# [Work to be completed]
Reproduce every line of text in the records below without changing anything, and leave the pictures out of your answer.

# [Entries provided]
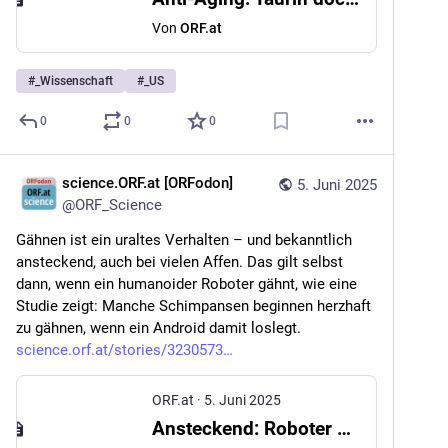
Von
ORF.at
#
_Wissenschaft
#
_US
0
0
0
science.ORF.at [ORFodon]
5. Juni 2025
@
ORF_Science
Gähnen ist ein uraltes Verhalten – und bekanntlich 
ansteckend, auch bei vielen Affen. Das gilt selbst 
dann, wenn ein humanoider Roboter gähnt, wie eine 
Studie zeigt: Manche Schimpansen beginnen herzhaft 
zu gähnen, wenn ein Android damit loslegt. 
science.orf.at/stories/3230573
ORF.at
·
5. Juni 2025
Ansteckend: Roboter bringt Affen zum Gähnen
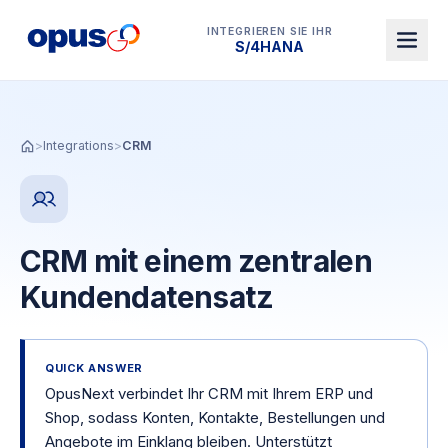
INTEGRIEREN SIE IHR
Dynamics 365 BC
>
Integrations
>
CRM
CRM mit einem zentralen
Kundendatensatz
QUICK ANSWER
OpusNext verbindet Ihr CRM mit Ihrem ERP und
Shop, sodass Konten, Kontakte, Bestellungen und
Angebote im Einklang bleiben. Unterstützt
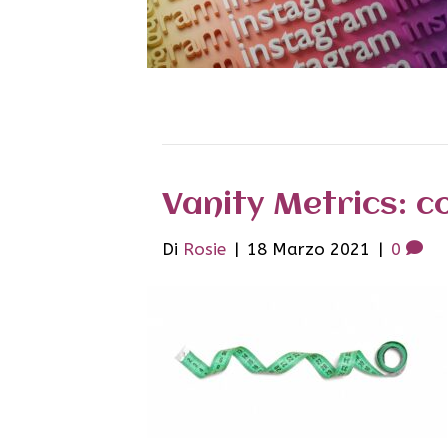
Vanity Metrics: 
Di
Rosie
|
18 Marzo 2021
|
0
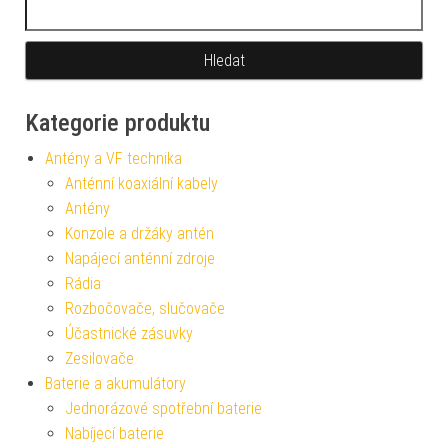
Vyhledávání
Kategorie produktu
Antény a VF technika
Anténní koaxiální kabely
Antény
Konzole a držáky antén
Napájecí anténní zdroje
Rádia
Rozbočovače, slučovače
Účastnické zásuvky
Zesilovače
Baterie a akumulátory
Jednorázové spotřební baterie
Nabíjecí baterie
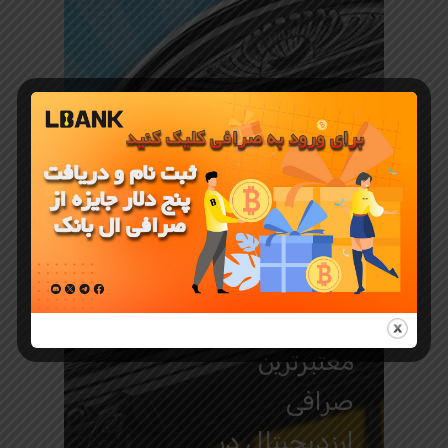
آموزش صرافی LBANK
صرافی
LBank
معتبرترین
صرافی
ارزدیجیتال در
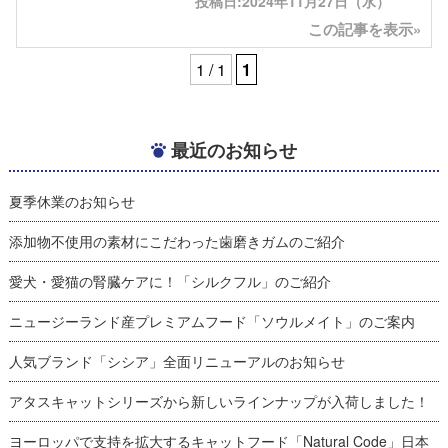
投稿日:2024年11月27日（水）
この記事を表示»
1 / 1
1
最近のお知らせ
夏季休業のお知らせ
添加物不使用の素材にこだわった歯磨きガムのご紹介
愛犬・愛猫の腎臓ケアに！「シルクフル」のご紹介
ニュージーランド産プレミアムフード「ソウルメイト」のご案内
人気ブランド「シシア」全面リニューアルのお知らせ
アタスキャットシリーズから新しいラインナップが入荷しました！
ヨーロッパで支持を拡大するキャットフード「Natural Code」日本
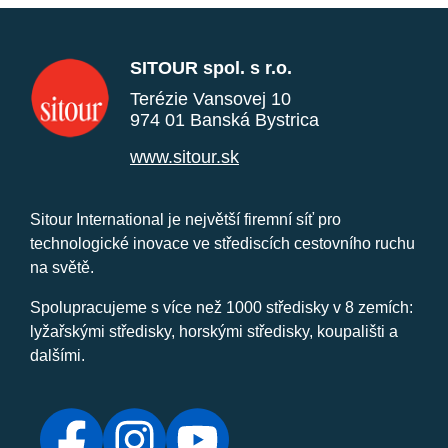
SITOUR spol. s r.o.
Terézie Vansovej 10
974 01 Banská Bystrica
www.sitour.sk
Sitour International je největší firemní síť pro
technologické inovace ve střediscích cestovního ruchu
na světě.
Spolupracujeme s více než 1000 středisky v 8 zemích:
lyžařskými středisky, horskými středisky, koupališti a
dalšími.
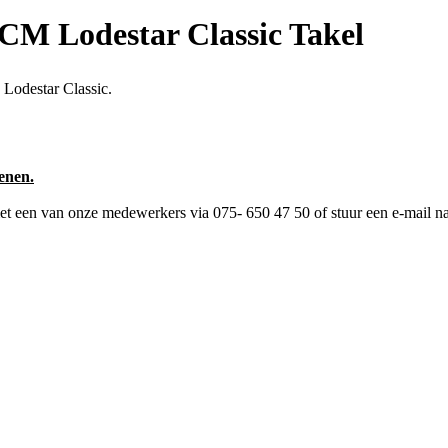
CM Lodestar Classic Takel
Lodestar Classic.
enen.
 met een van onze medewerkers via 075- 650 47 50 of stuur een e-mail n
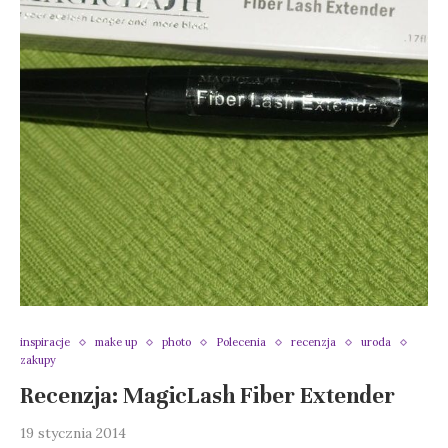
inspiracje
make up
photo
Polecenia
recenzja
uroda
zakupy
Recenzja: MagicLash Fiber Extender
19 stycznia 2014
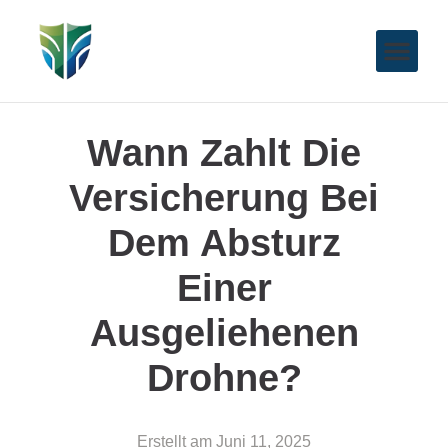
Wann Zahlt Die
Versicherung Bei
Dem Absturz
Einer
Ausgeliehenen
Drohne?
Erstellt am
Juni 11, 2025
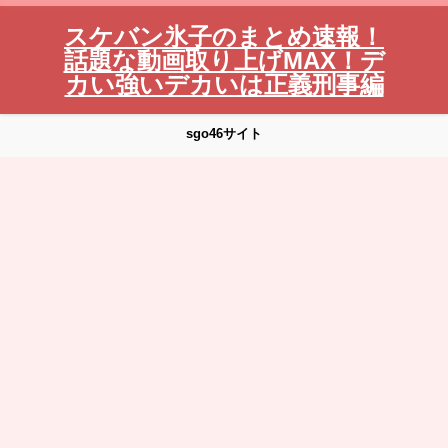
スケバン氷子のまとめ速報！
話題な動画取り上げMAX！デ
カい強いデカいは正義刑事編
sgo46サイト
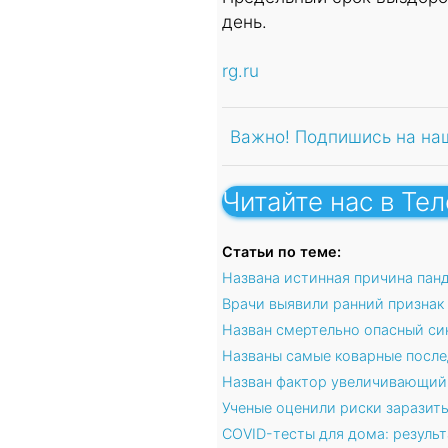
день.
rg.ru
Важно! Подпишись на на
Читайте нас в Те
Статьи по теме:
Названа истинная причина пан
Врачи выявили ранний признак
Назван смертельно опасный си
Названы самые коварные после
Назван фактор увеличивающий 
Ученые оценили риски заразить
COVID-тесты для дома: результ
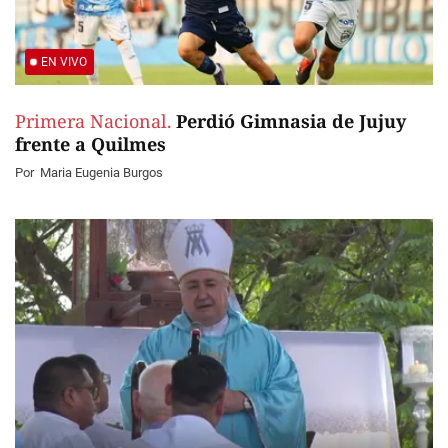
EN VIVO
Primera Nacional.
Perdió Gimnasia de Jujuy
frente a Quilmes
Por
Maria Eugenia Burgos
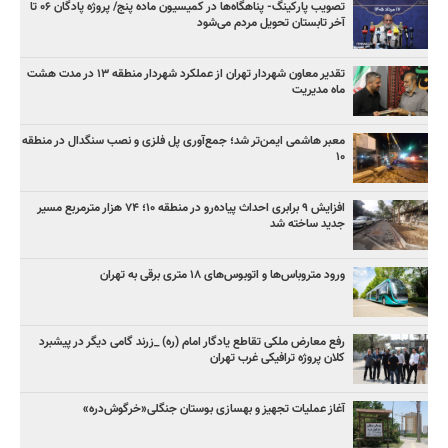
تصویب پارکینگ- پناهگاه‌ها در کمیسیون ماده پنج/ پروژه پادگان ۰۶ تا
آخر تابستان تحویل مردم می‌شود
تقدیر معاون شهردار تهران از عملکرد شهردار منطقه ۱۳ در مدت هشت
ماه مدیریت
معبر هاشمی ایمن‌تر شد؛ جمع‌آوری پل فلزی و نصب سنگدال در منطقه
۱۰
افزایش ۹ برابری احداث پیاده‌رو در منطقه ۱۰؛ ۷۴ هزار مترمربع مسیر
جدید ساخته شد
ورود متروباس‌ها و اتوبوس‌های ۱۸ متری برقی به تهران
رفع معارض ملکی تقاطع یادگار امام (ره) _زرند گامی دیگر در پیشبرد
کلان پروژه‌ ترافیکی غرب تهران
آغاز عملیات تجهیز و بهسازی بوستان جنگلی«خرگوش‌دره»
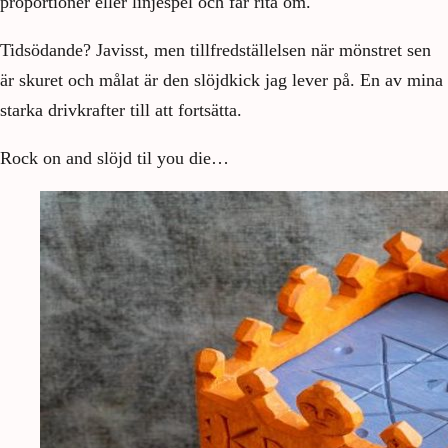
proportioner eller linjespel och får rita om.
Tidsödande? Javisst, men tillfredställelsen när mönstret sen
är skuret och målat är den slöjdkick jag lever på. En av mina
starka drivkrafter till att fortsätta.
Rock on and slöjd til you die…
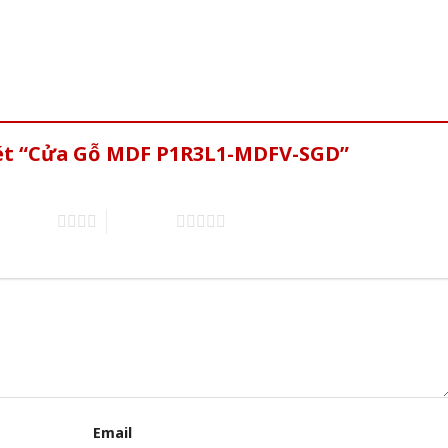
xét “Cửa Gỗ MDF P1R3L1-MDFV-SGD”
of 5 stars
5 of 5 stars
Email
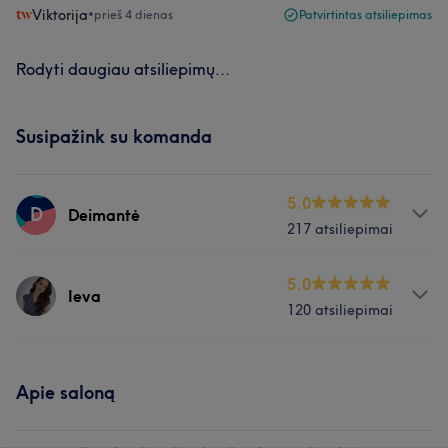
Viktorija
•
prieš 4 dienas
Patvirtintas atsiliepimas
Rodyti daugiau atsiliepimų...
Susipažink su komanda
5.0
D
Deimantė
217 atsiliepimai
Paslaugos
5.0
Ieva
120 atsiliepimai
Plaukai
Paslaugos
Mūsų klientų nuomonė apie darbuotoją: Deimantė
Apie saloną
Nagai
Išmanantis darbą
14
Profesionalus
13
Malonus
8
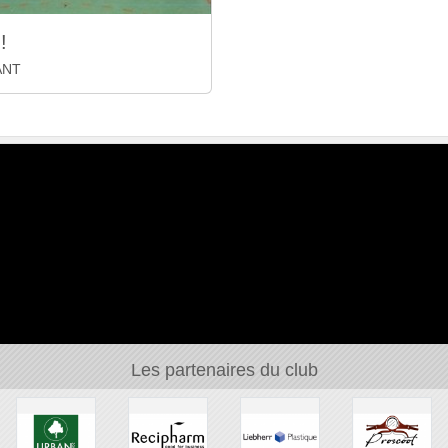
!
ANT
Les partenaires du club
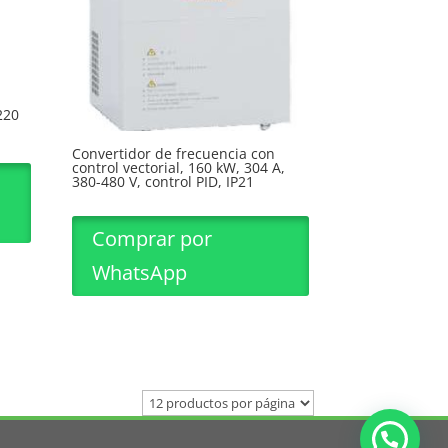
220
Convertidor de frecuencia con
control vectorial, 160 kW, 304 A,
380-480 V, control PID, IP21
Comprar por
WhatsApp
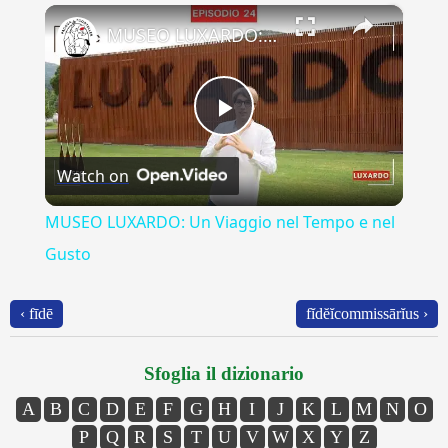
×
Play
Unmute
Fullscreen
MUSEO LUXARDO: Un Viaggio nel Tempo e nel Gusto
Play
Watch on
Video
MUSEO LUXARDO: Un Viaggio nel Tempo e nel
Gusto
‹ fīdē
fĭdĕĭcommissārĭus ›
Sfoglia il dizionario
A
B
C
D
E
F
G
H
I
J
K
L
M
N
O
P
Q
R
S
T
U
V
W
X
Y
Z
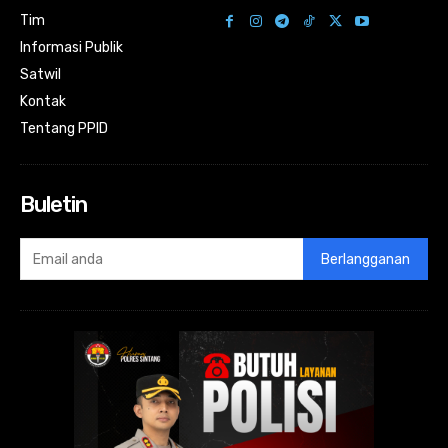
Tim
Informasi Publik
Satwil
Kontak
Tentang PPID
Buletin
Berlangganan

# [Exercise result]
Von
ORF.at
#
_Wissenschaft
#
_US
0
0
0
science.ORF.at [ORFodon]
5. Juni 2025
@
ORF_Science
Gähnen ist ein uraltes Verhalten – und bekanntlich 
ansteckend, auch bei vielen Affen. Das gilt selbst 
dann, wenn ein humanoider Roboter gähnt, wie eine 
Studie zeigt: Manche Schimpansen beginnen herzhaft 
zu gähnen, wenn ein Android damit loslegt. 
science.orf.at/stories/3230573
ORF.at
·
5. Juni 2025
Ansteckend: Roboter bringt Affen zum Gähnen
INTEGRIEREN SIE IHR
Dynamics 365 BC
>
Integrations
>
CRM
CRM mit einem zentralen
Kundendatensatz
QUICK ANSWER
OpusNext verbindet Ihr CRM mit Ihrem ERP und
Shop, sodass Konten, Kontakte, Bestellungen und
Angebote im Einklang bleiben. Unterstützt
Vanity Metrics: 
Di
Rosie
|
18 Marzo 2021
|
0
Vyhledávání
Kategorie produktu
Antény a VF technika
Anténní koaxiální kabely
Antény
Konzole a držáky antén
Napájecí anténní zdroje
Rádia
Rozbočovače, slučovače
Účastnické zásuvky
Zesilovače
Baterie a akumulátory
Jednorázové spotřební baterie
Nabíjecí baterie
آموزش صرافی LBANK
صرافی
LBank
معتبرترین
صرافی
ارزدیجیتال در
投稿日:2024年11月27日（水）
この記事を表示»
1 / 1
1
最近のお知らせ
夏季休業のお知らせ
添加物不使用の素材にこだわった歯磨きガムのご紹介
愛犬・愛猫の腎臓ケアに！「シルクフル」のご紹介
ニュージーランド産プレミアムフード「ソウルメイト」のご案内
人気ブランド「シシア」全面リニューアルのお知らせ
アタスキャットシリーズから新しいラインナップが入荷しました！
ヨーロッパで支持を拡大するキャットフード「Natural Code」日本
SITOUR spol. s r.o.
Terézie Vansovej 10
974 01 Banská Bystrica
www.sitour.sk
Sitour International je největší firemní síť pro
technologické inovace ve střediscích cestovního ruchu
na světě.
Spolupracujeme s více než 1000 středisky v 8 zemích:
lyžařskými středisky, horskými středisky, koupališti a
dalšími.
CM Lodestar Classic Takel
Lodestar Classic.
enen.
 met een van onze medewerkers via 075- 650 47 50 of stuur een e-mail n
inspiracje
make up
photo
Polecenia
recenzja
uroda
zakupy
Recenzja: MagicLash Fiber Extender
19 stycznia 2014
Wann Zahlt Die
Versicherung Bei
Dem Absturz
Einer
Ausgeliehenen
Drohne?
Erstellt am
Juni 11, 2025
スケバン氷子のまとめ速報！
話題な動画取り上げMAX！デ
カい強いデカいは正義刑事編
sgo46サイト
день.
rg.ru
Важно! Подпишись на на
Читайте нас в Те
Статьи по теме:
Названа истинная причина пан
Врачи выявили ранний признак
Назван смертельно опасный си
Названы самые коварные после
Назван фактор увеличивающий 
Ученые оценили риски заразить
COVID-тесты для дома: результ
EN VIVO
Primera Nacional.
Perdió Gimnasia de Jujuy
frente a Quilmes
Por
Maria Eugenia Burgos
تصویب پارکینگ- پناهگاه‌ها در کمیسیون ماده پنج/ پروژه پادگان ۰۶ تا
آخر تابستان تحویل مردم می‌شود
تقدیر معاون شهردار تهران از عملکرد شهردار منطقه ۱۳ در مدت هشت
ماه مدیریت
معبر هاشمی ایمن‌تر شد؛ جمع‌آوری پل فلزی و نصب سنگدال در منطقه
۱۰
افزایش ۹ برابری احداث پیاده‌رو در منطقه ۱۰؛ ۷۴ هزار مترمربع مسیر
جدید ساخته شد
ورود متروباس‌ها و اتوبوس‌های ۱۸ متری برقی به تهران
رفع معارض ملکی تقاطع یادگار امام (ره) _زرند گامی دیگر در پیشبرد
کلان پروژه‌ ترافیکی غرب تهران
آغاز عملیات تجهیز و بهسازی بوستان جنگلی«خرگوش‌دره»
proportioner eller linjespel och får rita om.
Tidsödande? Javisst, men tillfredställelsen när mönstret sen
är skuret och målat är den slöjdkick jag lever på. En av mina
starka drivkrafter till att fortsätta.
Rock on and slöjd til you die…
xét “Cửa Gỗ MDF P1R3L1-MDFV-SGD”
of 5 stars
5 of 5 stars
Email
Viktorija
•
prieš 4 dienas
Patvirtintas atsiliepimas
Rodyti daugiau atsiliepimų...
Susipažink su komanda
5.0
D
Deimantė
217 atsiliepimai
Paslaugos
5.0
Ieva
120 atsiliepimai
Plaukai
Paslaugos
Mūsų klientų nuomonė apie darbuotoją: Deimantė
Apie saloną
Nagai
Išmanantis darbą
14
Profesionalus
13
Malonus
8
!
ANT
Les partenaires du club
220
Convertidor de frecuencia con
control vectorial, 160 kW, 304 A,
380-480 V, control PID, IP21
Comprar por
WhatsApp
×
Play
Unmute
Fullscreen
MUSEO LUXARDO: Un Viaggio nel Tempo e nel Gusto
Play
Watch on
Video
MUSEO LUXARDO: Un Viaggio nel Tempo e nel
Gusto
‹ fīdē
fĭdĕĭcommissārĭus ›
Sfoglia il dizionario
A
B
C
D
E
F
G
H
I
J
K
L
M
N
O
P
Q
R
S
T
U
V
W
X
Y
Z
Tim
Informasi Publik
Satwil
Kontak
Tentang PPID
Buletin
Berlangganan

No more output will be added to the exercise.